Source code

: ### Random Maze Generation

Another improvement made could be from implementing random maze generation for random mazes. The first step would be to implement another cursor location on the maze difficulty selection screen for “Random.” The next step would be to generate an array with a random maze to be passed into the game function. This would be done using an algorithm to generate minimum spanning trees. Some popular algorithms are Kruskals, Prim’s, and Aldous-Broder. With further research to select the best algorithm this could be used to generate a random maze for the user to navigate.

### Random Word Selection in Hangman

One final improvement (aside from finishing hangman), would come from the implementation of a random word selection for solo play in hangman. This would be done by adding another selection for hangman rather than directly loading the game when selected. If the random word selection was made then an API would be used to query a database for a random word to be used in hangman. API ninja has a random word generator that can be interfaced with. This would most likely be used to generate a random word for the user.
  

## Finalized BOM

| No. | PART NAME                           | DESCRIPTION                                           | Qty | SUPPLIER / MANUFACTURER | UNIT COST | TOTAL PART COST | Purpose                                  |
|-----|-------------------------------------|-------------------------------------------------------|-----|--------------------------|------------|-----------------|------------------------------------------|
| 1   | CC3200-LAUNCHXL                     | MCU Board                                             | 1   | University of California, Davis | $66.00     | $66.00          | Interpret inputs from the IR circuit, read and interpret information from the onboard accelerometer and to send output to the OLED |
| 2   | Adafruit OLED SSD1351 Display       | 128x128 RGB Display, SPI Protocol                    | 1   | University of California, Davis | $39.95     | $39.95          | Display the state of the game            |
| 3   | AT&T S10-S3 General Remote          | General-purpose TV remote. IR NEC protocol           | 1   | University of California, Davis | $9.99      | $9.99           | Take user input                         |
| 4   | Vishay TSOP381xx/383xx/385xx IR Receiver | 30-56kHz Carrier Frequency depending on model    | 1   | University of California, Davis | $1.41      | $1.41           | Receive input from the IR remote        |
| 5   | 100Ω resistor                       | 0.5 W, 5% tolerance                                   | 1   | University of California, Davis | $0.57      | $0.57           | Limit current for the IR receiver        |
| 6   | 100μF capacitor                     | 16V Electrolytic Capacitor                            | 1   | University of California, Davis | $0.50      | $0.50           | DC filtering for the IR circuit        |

★ ★ ★ ★ ★

## What is needed
How many lines in the items above contain the string "remote"? Give only the number.

## Finished task
2